Contributed by Jane Houston, Office of the Children’s Commissioner Wales
In 2018 a parent called the office of the Children’s Commissioner for Wales about their six-year-old child, who had been excluded from school for physically aggressive behaviour. At the point of the call the child was not accessing any education, and there was a dispute between the school and local authority about whether it was appropriate for the child to return to the school.
This call to the Commissioner’s Investigation and Advice Service was not an isolated case. There had been an increase in similar calls over 2018-19 from worried, sometimes desperate, families about children aged 8 and under. These young children were experiencing exclusions or being taught in isolation from a very young age. Some were receiving no education at all.
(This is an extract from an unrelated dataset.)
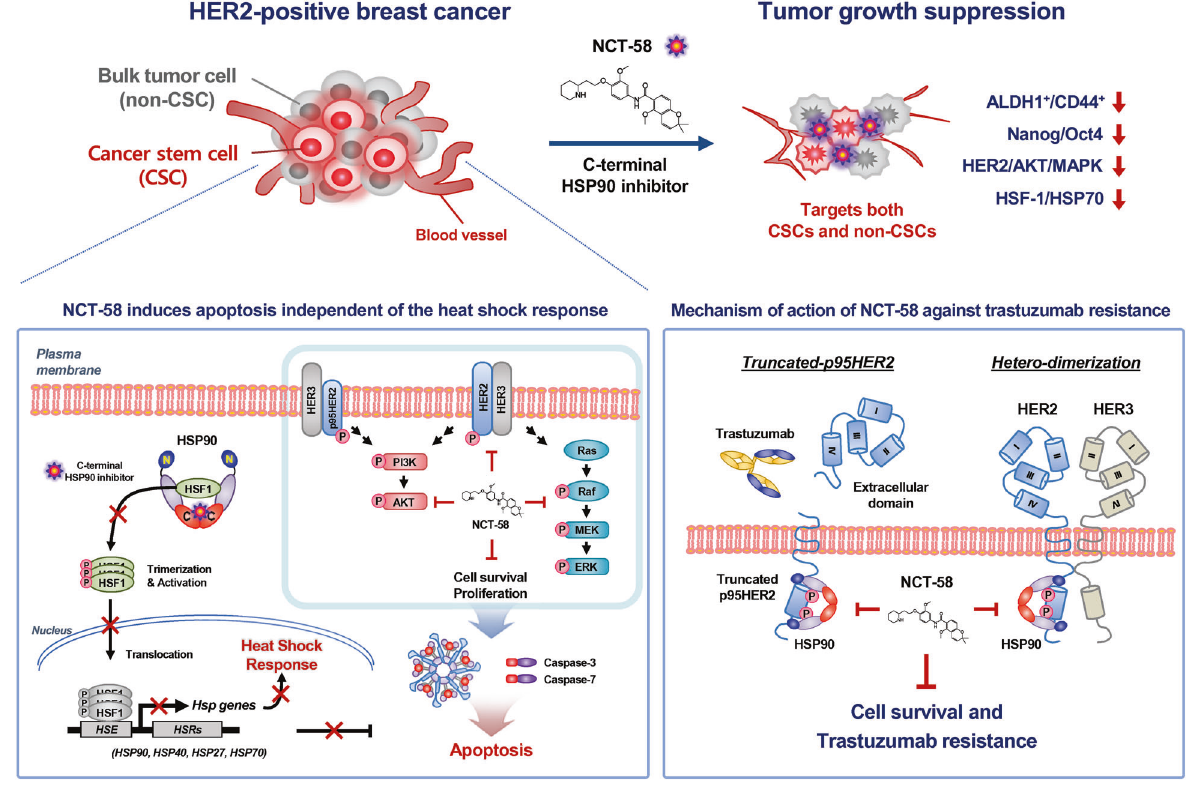
Fig. 7 Hypothetical model illustrating multiple actions of NCT-58 on cancer stem-like properties, HER2 signaling, and trastuzumab resistance in HER2-positive breast cancer. i NCT-58 targets the C-terminal domain of HSP90 independent of the HSR and effectively induces apoptosis via the activation of cleaved caspase-3/7. ii NCT-58 downregulates the expression and phosphorylation of HER2, HER3, and EGFR as well as suppresses truncated p95HER2 accumulation and Akt activation, concomitant with downregulation of the Ras/Raf/Mek/Erk signaling pathway. iii NCT-58 kills not only proliferating tumor cells, but also eliminates BCSC-like cells. The latter responses are accompanied by the reduction of stem/progenitor markers CD44/ALDH1 and expression of the pluripotent transcription factors Nanog/Oct4/Sox2 as well as downregulation of HSF-1/HSF70/HSP90. [Heat shock response, HSR; Heat shock factor-1, HSF-1, Heat shock element,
Whilst the Commissioner’s team could intervene and support these individual children, the rise in casework of this nature suggested this could be a more widespread problem. Consequently, the team undertook an investigation of exclusion in Foundation Phase education (ages 3-7) across Wales.
Building Blocks: Inclusion in the Foundation Phase sets out the findings of this research, and reveals 768 reported incidences of exclusion relating to Foundation Phase children in 2018-9. The true figure is likely to be higher as data was not made available by all local authorities.
Investigations also revealed that on average nine Foundation Phase children per authority had been excluded more than once, with one child having been excluded 18 times in a one year period.
As detailed in the report, change is needed beyond education settings. The issues some children face are not simply about the classroom or the school. A child’s family and community may face a wide range of challenges, and there needs to be action to prevent poverty and to ensure suitable housing. Families need advice and networks to support parenting and they need ready access to health expertise, in particular around neurodevelopmental services.
The Commissioner will continue to call for progress against the recommendations of the report when a new Government is elected in Wales this May.
We know that in schools in Wales professionals work tirelessly to develop the provision needed for children: repurposing spaces in the school for nurture; developing whole school approaches to well-being; and drawing on regional and local approaches to ensure practice is trauma-informed, autism friendly and enables children’s rights. Teachers are rightly giving this work high priority as they support children whose lives have been so disrupted by the pandemic.
To assist this work, the Commissioner has developed a practical toolkit, with expertise from Gwent Psychology Community Team. This draws on approaches from across Wales to set out a children’s rights framework to inclusive practice. Importantly, the language of this framework is positive and affirmative. This is not a deficit model. It is an approach that can support each and every child to access the human rights to which they are entitled, and to develop their talents and skills to the full.